E.g. m = a0+a1v1+a2v2+a2v3…
p(m) = 1/ (1+e^-m)
– relatively conservative algorithm due to its simple functional form.
– useful for cases where changes in predictor variables have predictable effects on probability of predicted variable class (without interaction effects)
E.g. A= Bad, B= Bad, but A+B = Good
– Automated feature distillation available but it is not optimal.
– Deals with interaction effects
J 48/ C4.5:
– J48 is the open source re-implementation in Weka/Rapidminer of C4.5
– both numerical and categorical predictor variables can be used
– tries to find optimal split in numerical variables
– relatively conservative
– good when the data has natural splits and multi-level
-good for data when same construct can be arrived at in multiple ways.
– set of if-then rules to check in order
– many different algorithms available with difference in how rules are generated and selected.
-most popular sub-category (JRip, PART) repeatedly create decision trees and distills best values.
– relatively conservative – simpler than most decision trees.
– very interpretable models unlike other apporaches
– good when multi-level interactions are common
– instance based classifier
-predicts a data point from neighboring data points (stronger weights when points are nearby)
– good when data is very divergent with:
no easy patterns but there are clusters
different processes can lead to same result
interactable to find general rules
– sometimes works when nothing else works
Drawback – whole data set is needed –> useful for offline analysis
– related to decision trees
– lot of trees with only the first feature, later we aggregate them
– relatively conservative
– close variant is Random forest (building a lot of trees and aggregating across the trees)
Some less-conservative algorithms:
Support Vector Machines SVM:
– conducts dimensionality reduction on data space and then fits hyper plane which splits classes.
– creates sophisticated models, great for text mining
– not optimal for other educational data (logs, grades, interactions with software)
– uses mutation, combination and natural selection to search space of possible models.
– it can produce inconsistent answers – randomness
– composes of extremely complex relationships through combining “perceptrons” in different fashions
Fitting to noise as well as signal.
Over-fit model will be less good for new data.
Every model is over fit – we can try to reduce it but cannot completely eliminate over-fitting
Check if the model transfers to new contexts or it is over-fit to a specific context
Test model on unseen data
Training set > Test set
– split data points into N equal sized groups
– Train on all groups except one and test on the last group.
– Repeat for all groups changing the training ans test data groups for all possible combinations.
K-fold: pick a number K, to split into this number of groups
Leave-out-one: Every data point is a fold (avoids stratification issues)
Flat-Cross validation -each point has equal chance of being placed in a fold
Student-level cross validation – minimum requirement (testing generalization to new students)
Other levels like school, lesson, demography, software package etc.
Uses of Prediction Modeling
My ideas in using prediction modeling for education:
1. Predict future career path and train accordingly:
If we are able to predict the future career path of students based on their interests in subjects, we can give more field-level training.

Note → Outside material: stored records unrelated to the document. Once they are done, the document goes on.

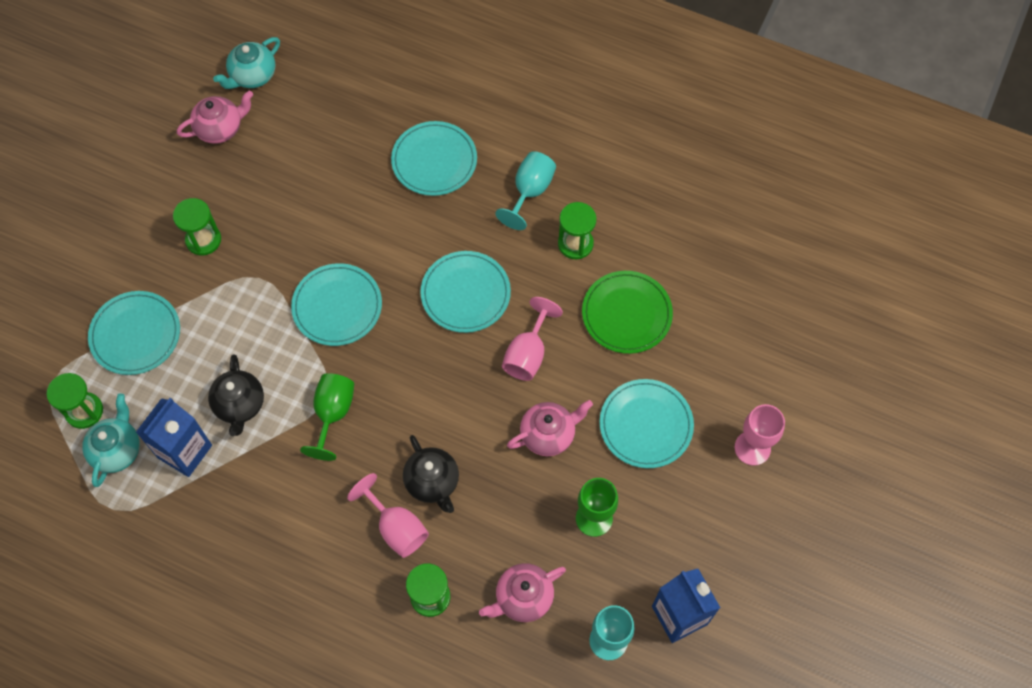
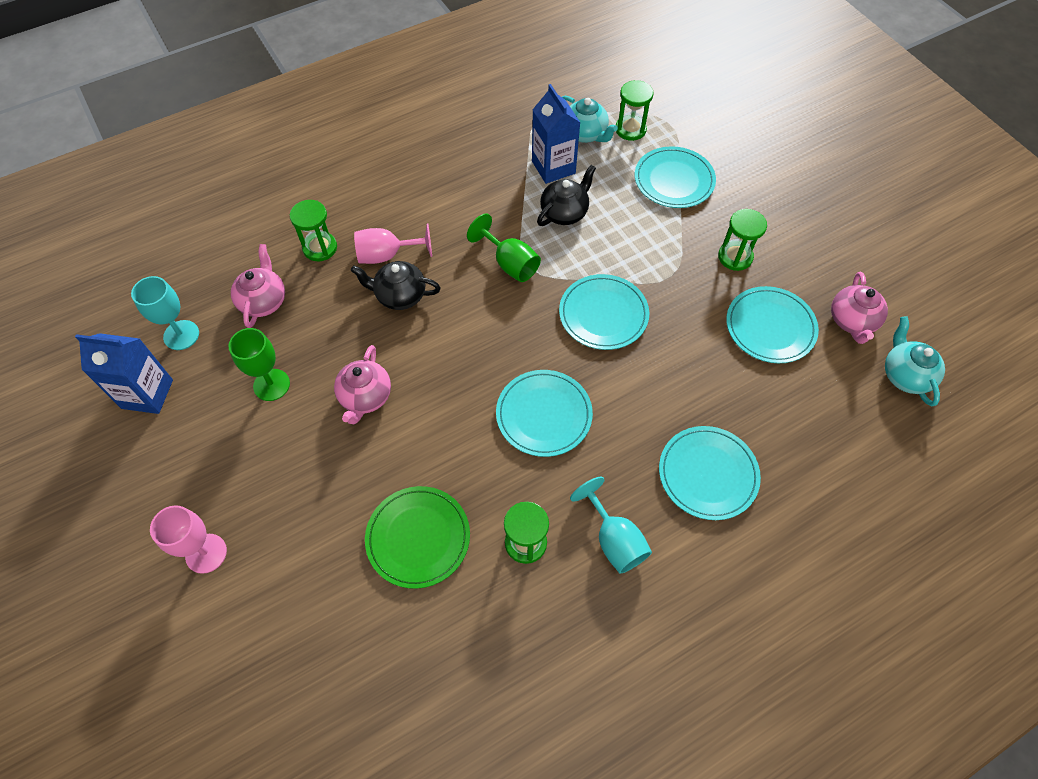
camera: 125 degrees right, 5 degrees down
black teapot [208,354,264,436] -> black teapot turned 105 degrees clockwise [537,165,596,226]
pink goblet [502,297,563,381] -> none
turquoise plate [599,379,694,468] -> turquoise plate moved to [726,286,819,363]

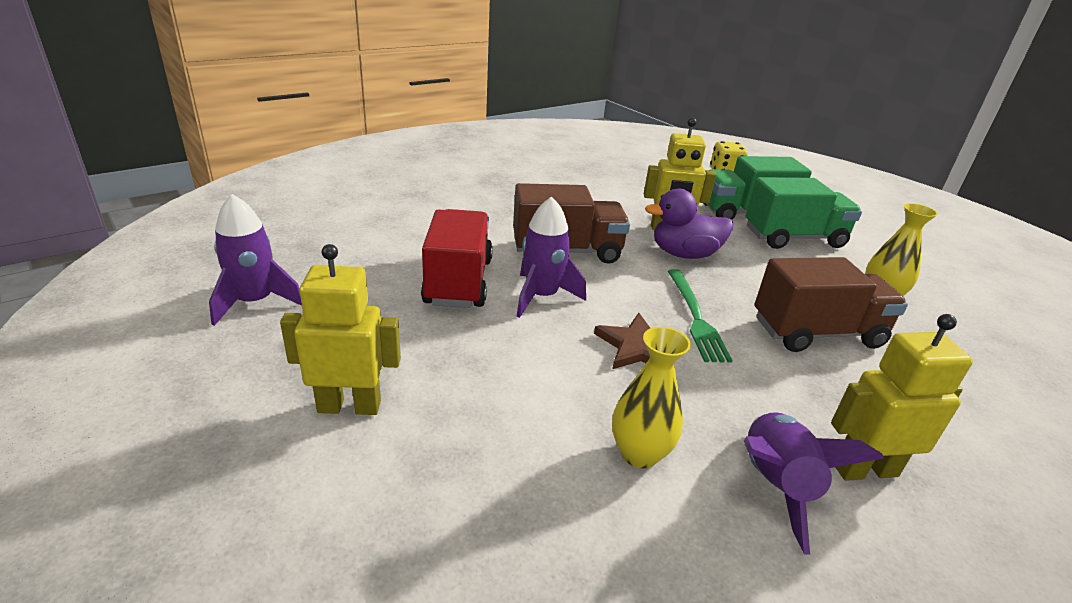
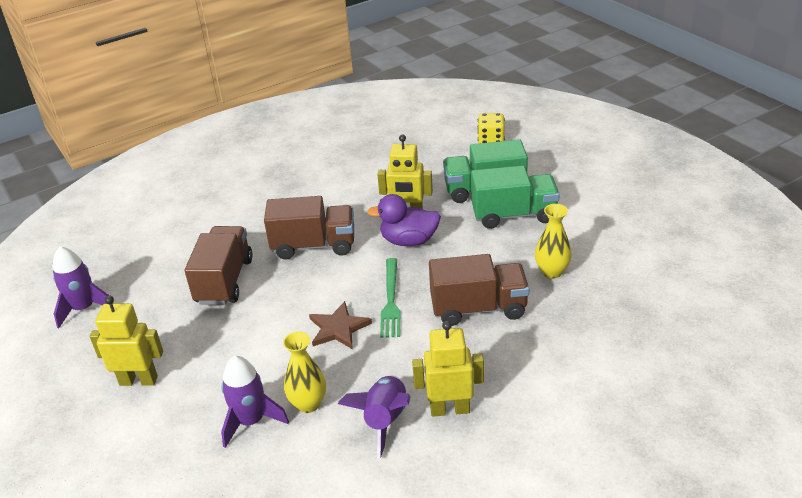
camera: 10 degrees right, 5 degrees up
red truck [421,209,493,308] -> brown truck [185,226,253,305]
purple rocket [516,196,586,318] -> purple rocket moved to [221,356,289,448]

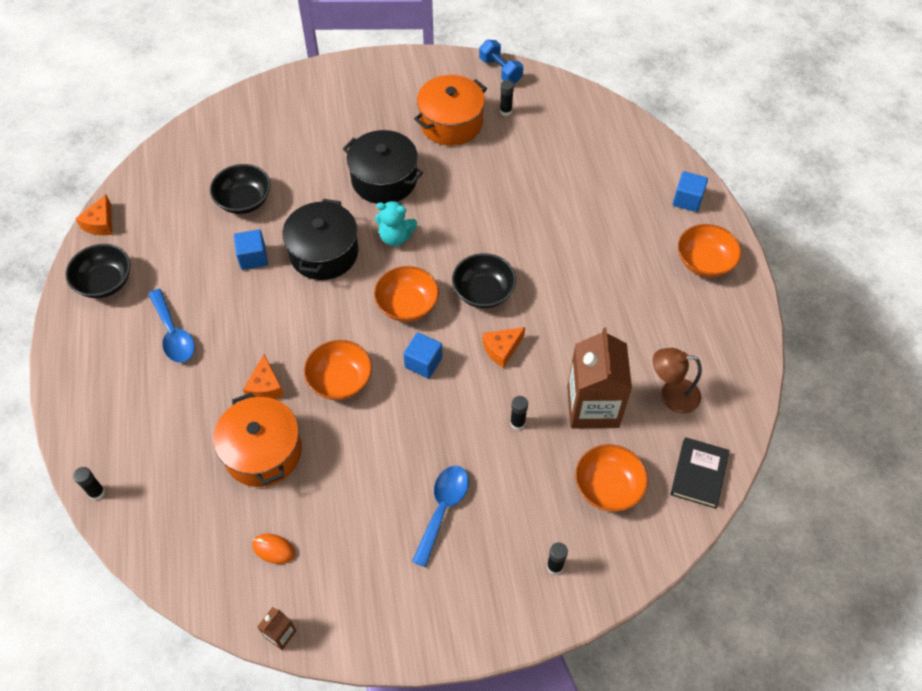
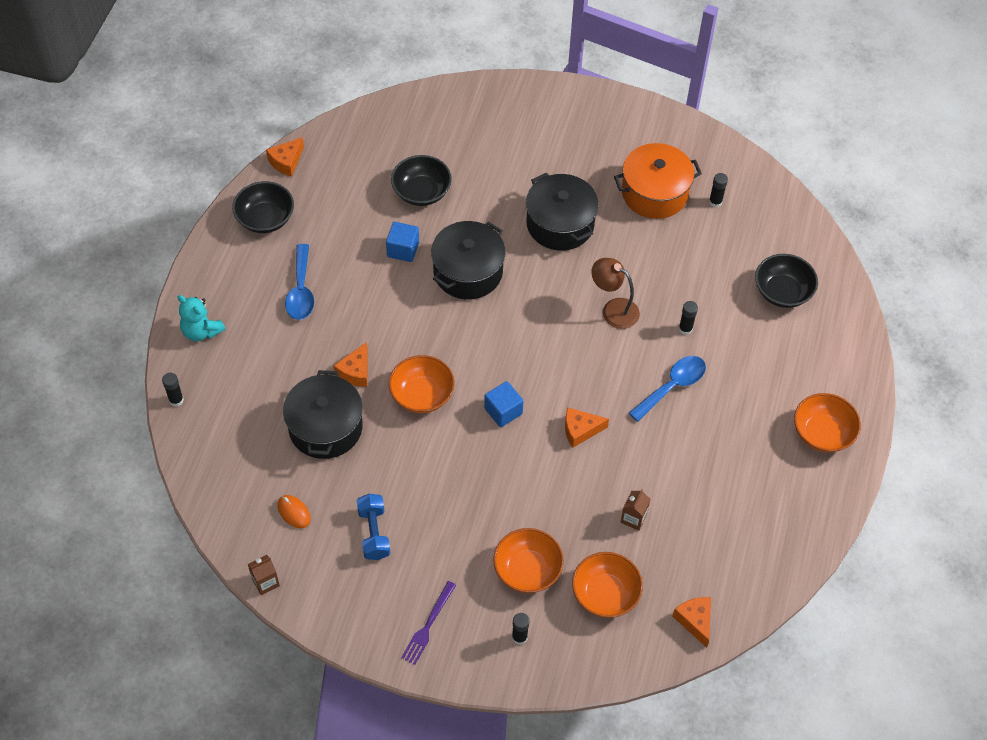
camera: 25 degrees right, 0 degrees up
orange pot [213,392,302,487] -> black pot [283,370,363,459]
orange bowl [374,266,439,322] -> orange bowl moved to [493,528,564,593]
turquoise teddy bear [375,201,417,246] -> turquoise teddy bear moved to [177,295,226,341]
blue spoon [412,466,469,567] -> blue spoon moved to [629,356,706,422]
black bowl [452,253,516,308] -> black bowl moved to [755,254,818,308]
blue dumbbell [479,40,523,83] -> blue dumbbell moved to [357,494,391,560]
black glue stick [510,396,528,430] -> black glue stick moved to [679,301,698,335]
brown carton [567,328,632,428] -> brown carton [620,490,651,531], size x0.42
brown lamp [653,348,702,414] -> brown lamp moved to [591,258,640,329]
black book [671,437,729,509] -> orange cheese [672,597,711,648]
blue cube [673,171,708,212] -> none
none -> purple fork [401,581,456,665]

That kind of education will be more meaningful to students to gain the skills required in the industry. Students will also be more interested to learn what they like, rather than being forced upon to learn something they don’t prefer.
2. Provide help for weak students:
Not all students require the same amount of help to understand the subject. Some students may learn easier than others. If we predict the different possible points where students may find difficulties, we can provide help in the specific areas.
3. Identify competencies:
If we can identify the competencies of students and what they lack, we can provide more guidance in that area. For example, a student does his work perfectly and exhibits good leadership, but doesn’t practice teamwork, we can guide him to learn teamwork competency better.